I don’t often do this, but I want to highlight this post by Donald Miller. I read the post a couple weeks ago when it was fresh, but it’s been finding myself weeks later now still addressing mental comments to it as I walk to the park.
The premise of the post is that people watch television because they are dissatisfied with their own boring lives. Why are their lives boring? Because they play it safe.
Actually, the whole post is bait to increase your interest in this Storyline Conference which will apparently help you better understand your life in terms of Myth and Story.
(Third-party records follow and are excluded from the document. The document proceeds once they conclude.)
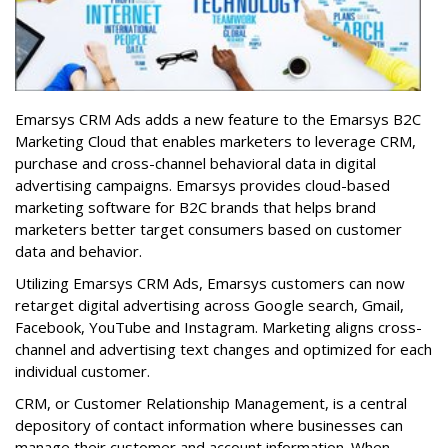
Emarsys CRM Ads adds a new feature to the Emarsys B2C
Marketing Cloud that enables marketers to leverage CRM,
purchase and cross-channel behavioral data in digital
advertising campaigns. Emarsys provides cloud-based
marketing software for B2C brands that helps brand
marketers better target consumers based on customer
data and behavior.
Utilizing Emarsys CRM Ads, Emarsys customers can now
retarget digital advertising across Google search, Gmail,
Facebook, YouTube and Instagram. Marketing aligns cross-
channel and advertising text changes and optimized for each
individual customer.
CRM, or Customer Relationship Management, is a central
depository of contact information where businesses can
manage their customer and account information. When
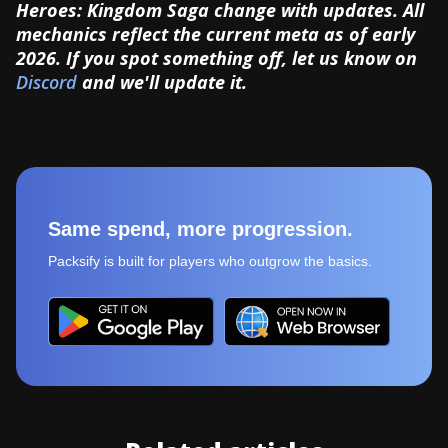
Heroes: Kingdom Saga change with updates. All
mechanics reflect the current meta as of early
2026. If you spot something off, let us know on
Discord
and we'll update it.
Same spend, more progression.
Packsify is built for players who outgrow the basics.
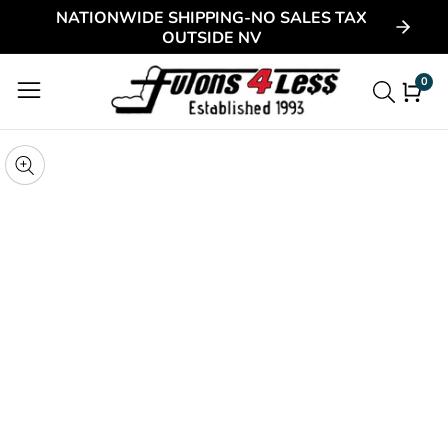
NATIONWIDE SHIPPING-NO SALES TAX
ontent
OUTSIDE NV
0
0
item
kip to
roduct
pen
edia
nformation
Media
gallery
odal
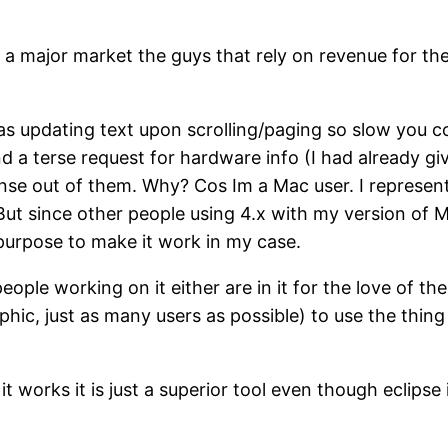
f a major market the guys that rely on revenue for th
was updating text upon scrolling/paging so slow you 
 terse request for hardware info (I had already giv
nse out of them. Why? Cos Im a Mac user. I represent
. But since other people using 4.x with my version o
 purpose to make it work in my case.
 people working on it either are in it for the love of 
ic, just as many users as possible) to use the thin
n it works it is just a superior tool even though eclipse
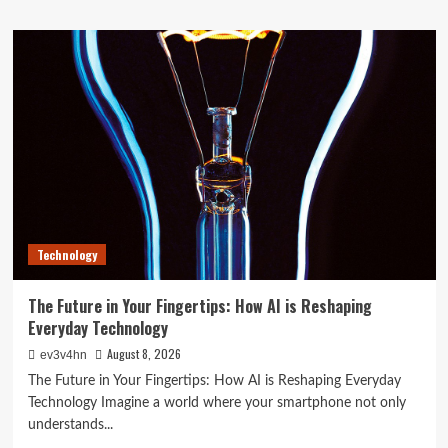
about
Top
10
Smartwatches
of
2024
That
Will
Redefine
Your
Day
Technology
The Future in Your Fingertips: How AI is Reshaping
Everyday Technology
August 8, 2026
ev3v4hn
The Future in Your Fingertips: How AI is Reshaping Everyday
Technology Imagine a world where your smartphone not only
understands...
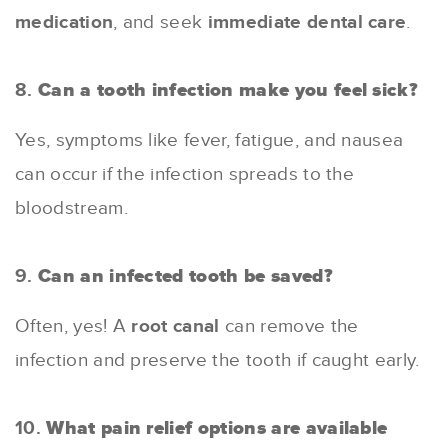
medication
, and seek
immediate dental care
.
8.
Can a tooth infection make you feel sick?
Yes, symptoms like fever, fatigue, and nausea
can occur if the infection spreads to the
bloodstream.
9.
Can an infected tooth be saved?
Often, yes! A
root canal
can remove the
infection and preserve the tooth if caught early.
10.
What pain relief options are available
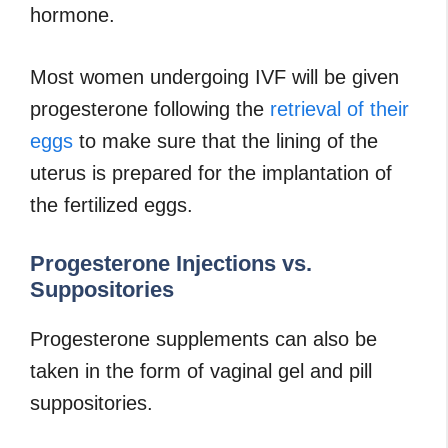
hormone.
Most women undergoing IVF will be given
progesterone following the
retrieval of their
eggs
to make sure that the lining of the
uterus is prepared for the implantation of
the fertilized eggs.
Progesterone Injections vs.
Suppositories
Progesterone supplements can also be
taken in the form of vaginal gel and pill
suppositories.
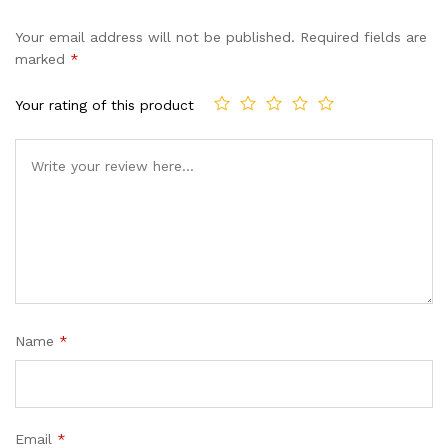
Your email address will not be published.
Required fields are
marked
*
Your rating of this product
Name
*
Email
*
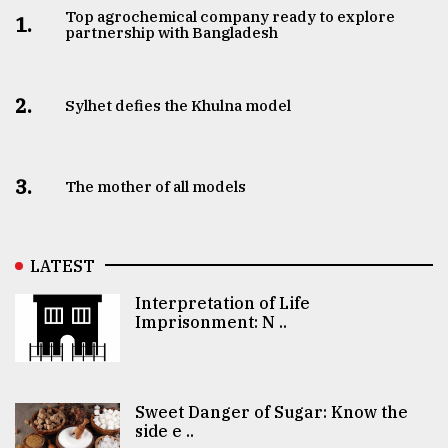
Top agrochemical company ready to explore
1.
partnership with Bangladesh
2.
Sylhet defies the Khulna model
3.
The mother of all models
LATEST
Interpretation of Life
Imprisonment: N ..
Sweet Danger of Sugar: Know the
side e ..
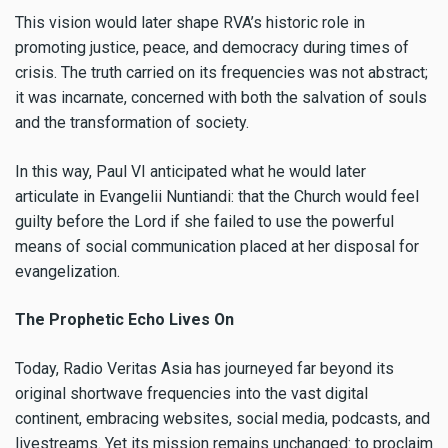
This vision would later shape RVA’s historic role in
promoting justice, peace, and democracy during times of
crisis. The truth carried on its frequencies was not abstract;
it was incarnate, concerned with both the salvation of souls
and the transformation of society.
In this way, Paul VI anticipated what he would later
articulate in Evangelii Nuntiandi: that the Church would feel
guilty before the Lord if she failed to use the powerful
means of social communication placed at her disposal for
evangelization.
The Prophetic Echo Lives On
Today, Radio Veritas Asia has journeyed far beyond its
original shortwave frequencies into the vast digital
continent, embracing websites, social media, podcasts, and
livestreams. Yet its mission remains unchanged: to proclaim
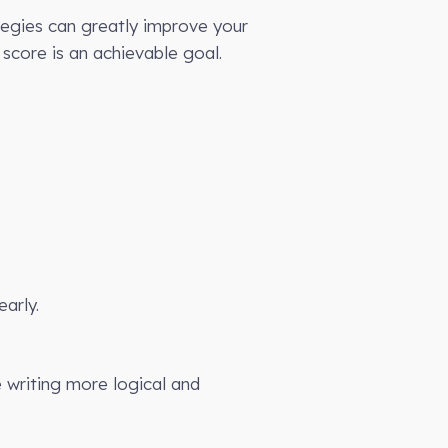
tegies can greatly improve your
score is an achievable goal.
arly.
 writing more logical and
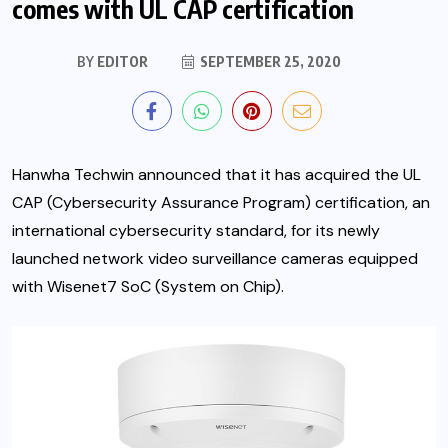
comes with UL CAP certification
BY
EDITOR
SEPTEMBER 25, 2020
Hanwha Techwin announced that it has acquired the UL
CAP (Cybersecurity Assurance Program) certification, an
international cybersecurity standard, for its newly
launched network video surveillance cameras equipped
with Wisenet7 SoC (System on Chip).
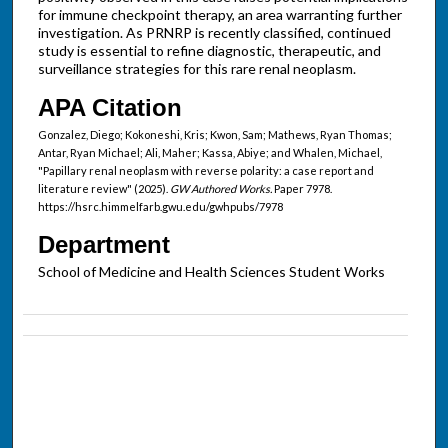
for immune checkpoint therapy, an area warranting further
investigation. As PRNRP is recently classified, continued
study is essential to refine diagnostic, therapeutic, and
surveillance strategies for this rare renal neoplasm.
APA Citation
Gonzalez, Diego; Kokoneshi, Kris; Kwon, Sam; Mathews, Ryan Thomas;
Antar, Ryan Michael; Ali, Maher; Kassa, Abiye; and Whalen, Michael,
"Papillary renal neoplasm with reverse polarity: a case report and
literature review" (2025).
GW Authored Works.
Paper 7978.
https://hsrc.himmelfarb.gwu.edu/gwhpubs/7978
Department
School of Medicine and Health Sciences Student Works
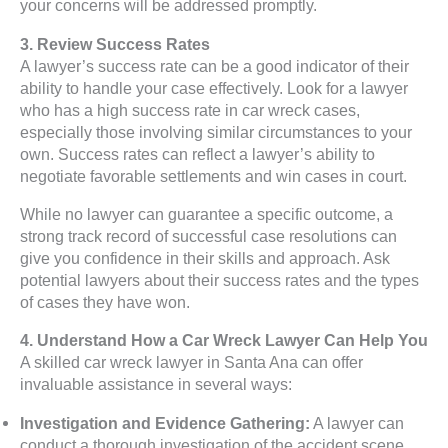
your concerns will be addressed promptly.
3. Review Success Rates
A lawyer’s success rate can be a good indicator of their
ability to handle your case effectively. Look for a lawyer
who has a high success rate in car wreck cases,
especially those involving similar circumstances to your
own. Success rates can reflect a lawyer’s ability to
negotiate favorable settlements and win cases in court.
While no lawyer can guarantee a specific outcome, a
strong track record of successful case resolutions can
give you confidence in their skills and approach. Ask
potential lawyers about their success rates and the types
of cases they have won.
4. Understand How a Car Wreck Lawyer Can Help You
A skilled car wreck lawyer in Santa Ana can offer
invaluable assistance in several ways:
Investigation and Evidence Gathering:
A lawyer can
conduct a thorough investigation of the accident scene,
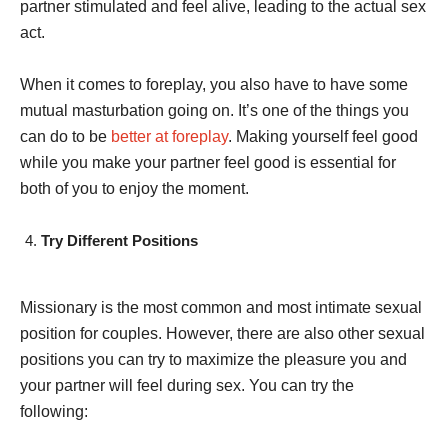
partner stimulated and feel alive, leading to the actual sex
act.
When it comes to foreplay, you also have to have some
mutual masturbation going on. It’s one of the things you
can do to be
better at foreplay
. Making yourself feel good
while you make your partner feel good is essential for
both of you to enjoy the moment.
Try Different Positions
Missionary is the most common and most intimate sexual
position for couples. However, there are also other sexual
positions you can try to maximize the pleasure you and
your partner will feel during sex. You can try the
following:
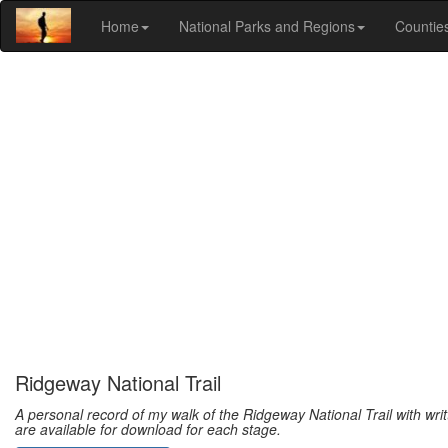
Home
National Parks and Regions
Countie
Ridgeway National Trail
A personal record of my walk of the Ridgeway National Trail with wri
are available for download for each stage.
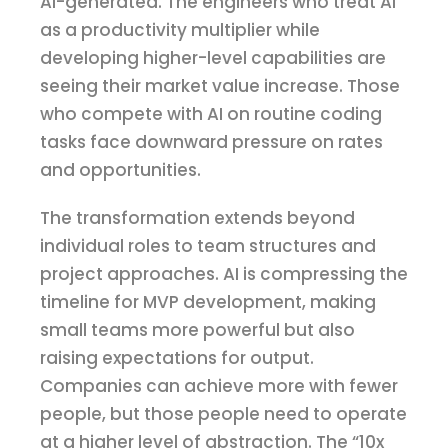
AI-generated. The engineers who treat AI
as a productivity multiplier while
developing higher-level capabilities are
seeing their market value increase. Those
who compete with AI on routine coding
tasks face downward pressure on rates
and opportunities.
The transformation extends beyond
individual roles to team structures and
project approaches. AI is compressing the
timeline for MVP development, making
small teams more powerful but also
raising expectations for output.
Companies can achieve more with fewer
people, but those people need to operate
at a higher level of abstraction. The “10x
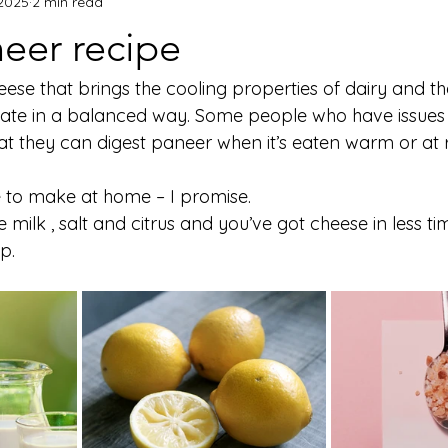
 2025
2 min read
eer recipe
eese that brings the cooling properties of dairy and t
late in a balanced way. Some people who have issues 
at they can digest paneer when it’s eaten warm or at
ple to make at home – I promise.
 milk , salt and citrus and you’ve got cheese in less tim
p.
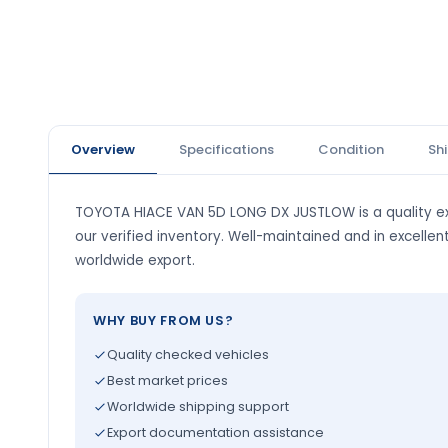
Overview
Specifications
Condition
Sh
TOYOTA HIACE VAN 5D LONG DX JUSTLOW is a quality ex
our verified inventory. Well-maintained and in excellen
worldwide export.
WHY BUY FROM US?
Quality checked vehicles
Best market prices
Worldwide shipping support
Export documentation assistance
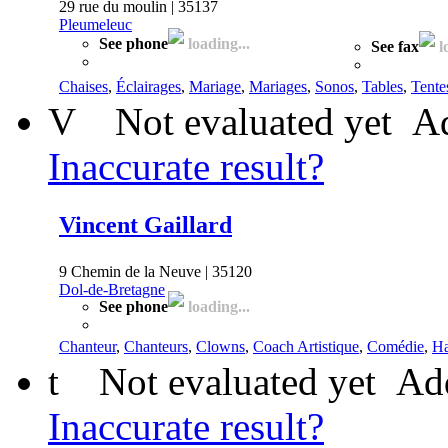
29 rue du moulin | 35137
Pleumeleuc
See phone
loading...
See fax
l
Chaises
,
Éclairages
,
Mariage
,
Mariages
,
Sonos
,
Tables
,
Tente
V
Not evaluated yet
Ad
Inaccurate result?
Vincent Gaillard
9 Chemin de la Neuve | 35120
Dol-de-Bretagne
See phone
loading...
Chanteur
,
Chanteurs
,
Clowns
,
Coach Artistique
,
Comédie
,
Ha
t
Not evaluated yet
Add
Inaccurate result?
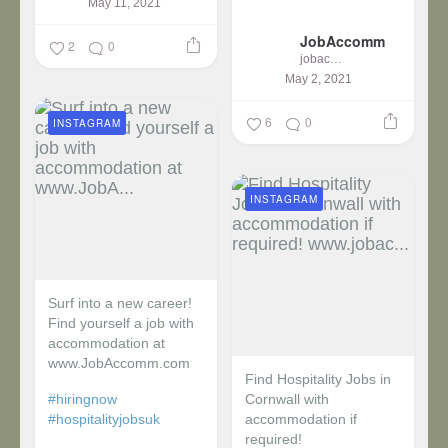
May 11, 2021
...
JobAccomm
2
0
jobaccomm
May 2, 2021
6
0
INSTAGRAM
INSTAGRAM
Surf into a new career!
Find yourself a job with
accommodation at
www.JobAccomm.com
Find Hospitality Jobs in
#hiringnow
Cornwall with
#hospitalityjobsuk
accommodation if
required!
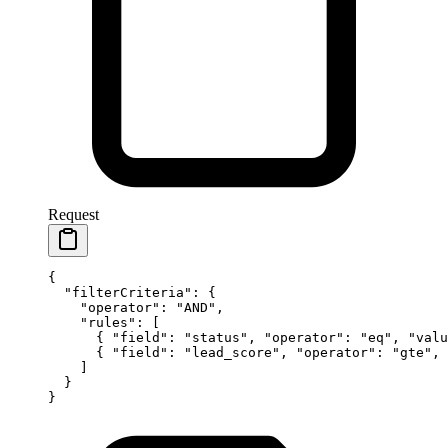
Request
{
  "filterCriteria"
: {
    "operator"
: 
"AND"
,
    "rules"
: [
      { 
"field"
: 
"status"
, 
"operator"
: 
"eq"
, 
"valu
      { 
"field"
: 
"lead_score"
, 
"operator"
: 
"gte"
, 
    ]
  }
}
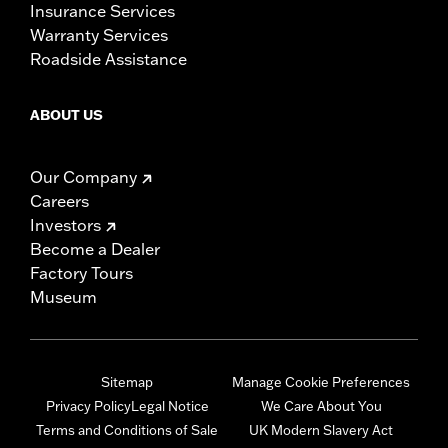
Insurance Services
Warranty Services
Roadside Assistance
ABOUT US
Our Company
Careers
Investors
Become a Dealer
Factory Tours
Museum
Sitemap
Manage Cookie Preferences
Privacy Policy
Legal Notice
We Care About You
Terms and Conditions of Sale
UK Modern Slavery Act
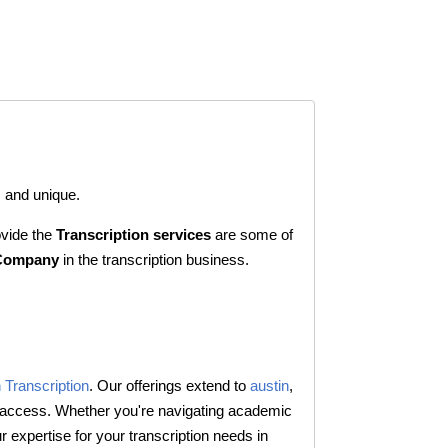
c and unique.
vide the
Transcription services
are some of
 Company
in the transcription business.
 Transcription
. Our offerings extend to
austin
,
d access. Whether you're navigating academic
expertise for your transcription needs in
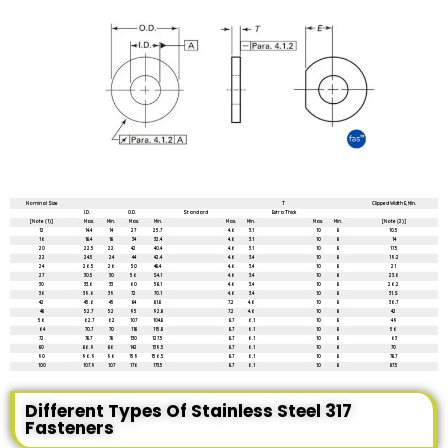
All dimensions are in mm unless mentioned otherwise
Nominal Size
T
Clipped Width E, Min.
I.D.
O.D.
Standard
Extra Thick
[Note (1)]
Max.
Min.
Max.
Min.
Max.
Min.
Max.
Min.
[Note (2)]
12
14.4
14
27
25.7
4.6
3.1
10
8
10.5
16
18.4
18
34
32.4
4.6
3.1
10
8
14
20
22.5
22
42
40.4
4.6
3.1
10
8
17.5
22
24.5
24
44
42.4
4.6
3.4
10
8
19.2
24
26.5
26
50
48.4
4.6
3.4
10
8
21
27
30.5
30
56
S4.1
4.6
3.4
10
8
23.6
30
33.6
33
60
58.1
4.6
3.4
10
8
26.2
36
39.6
39
72
70.1
4.6
3.4
10
8
31.S
42
45.6
45
84
81.8
7.2
4.6
10
8
36.7
48
52.7
52
95
92.8
7.2
4.6
10
8
42
56
62.7
62
107
104.8
8.7
6.1
10
8
49
64
70.7
70
118
115.8
8.7
6.1
10
8
56
72
78.7
78
130
127.5
8.7
6.1
10
8
63
80
86.9
86
142
139.5
8.7
6.1
10
8
70
90
96.9
96
159
156.5
8.7
6.1
10
8
78.7
100
107.9
107
176
173.5
8.7
6.1
10
8
87.5
Different Types Of Stainless Steel 317
Fasteners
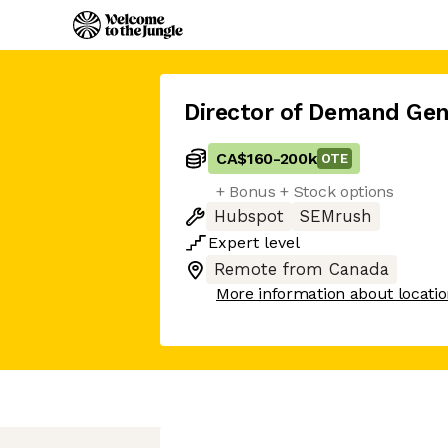
Director of Demand Gen
CA$160
-
200k
OTE
+ Bonus + Stock options
Hubspot
SEMrush
Expert
level
Remote from Canada
More information about locati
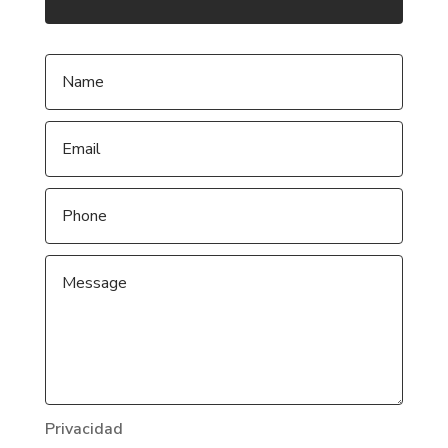
Privacidad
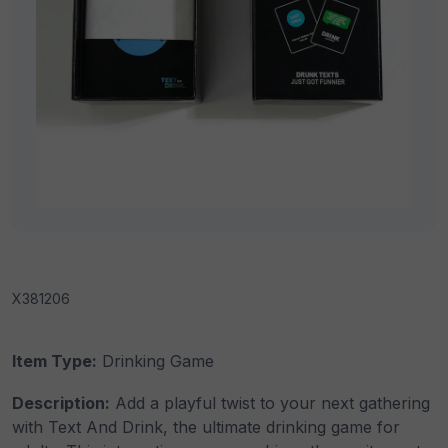
X381206
Item Type:
Drinking Game
Description:
Add a playful twist to your next gathering
with Text And Drink, the ultimate drinking game for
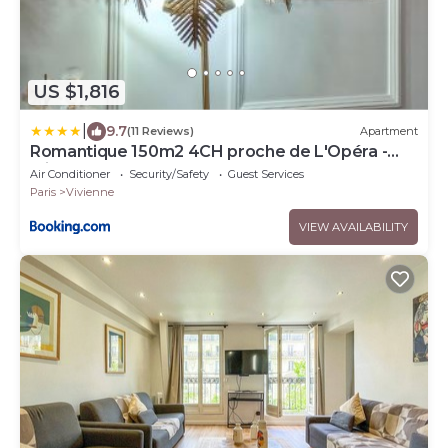
US $1,816
|
9.7
(11 Reviews)
Apartment
Romantique 150m2 4CH proche de L'Opéra -
Clim
Air Conditioner
Security/Safety
Guest Services
Paris
Vivienne
VIEW AVAILABILITY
I won’t make fun of it (much), because actually, I really like the premise.
Here are the things that Miller (and the Storyline Conference) want to get you to consider:
Your life is a Story – As totally cheesy as the idea of “You’re the lead actor in your own life” is – it’s true. Looking back on what you’ve done, what has happened to you, and how you handled it is a great way to frame your life. But – I would add – only if you refrain from using a negative lens. Take the Kelly Clarkson et al. way of viewing it – “That which doesn’t kill you makes you stronger.” I think it’s so easy to get caught up in the “chapter” you are in right now that it’s easy to overlook the “whole book” picture, or to realize that you can make the chapters flow together pretty well with a little forethought.
Having a “Mission” in life will change your outlook during the mundane moments – There ain’t no way of living a totally radical off the wall life all the time – unless you decide to change the way you think about things like washing dishes, changing diapers, being poor, and getting education. Those are things that (at some point or another) need to happen and get done. And some of them will go on for years at a time – but they aren’t the focal point of life. Changing diapers and doing dishes is a contribution to family and a home filled with hospitality. Being poor is just a phase. Getting education is a way to better yourself, but then also to better the world by applying what you’ve learned. As Jane Addams would say –
“We are learning that a standard of social ethics is not attained by traveling a sequestered byway, but by mixing on the thronged and common road where all must turn out for one another, and at least see the size of one another’s burdens.” (Democracy and Social Ethics, Introduction.)
Having a mission in mind while your performing these actions will change your outlook, and will be a touchstone as you go through seasons of activity or solitude, despair or triumph.
Get yourself a Role Model – At first I really criticized the gimmick-y accusation that Americans watch a lot of television because their life is boring. Especially since the Storyline Conference seems to help people match up their life with some of literature’s great characters, at first glance, a pretty similar thing. Yet, it’s all in the quality. Many of the character’s on television are leading their own superficial stories. (I won’t touch reality TV right now.) However, some really are attempting to lead great lives, but they are constrained by the medium of television. They are reduced to caricatures of people. This is why literature has more to offer – it allows characters to develop, change, and deepen.
Do you think of your life in terms of a story? What is your mission in life? What are your values? How are they reflected in action? Do you know any other conferences or seminars that do this same thing?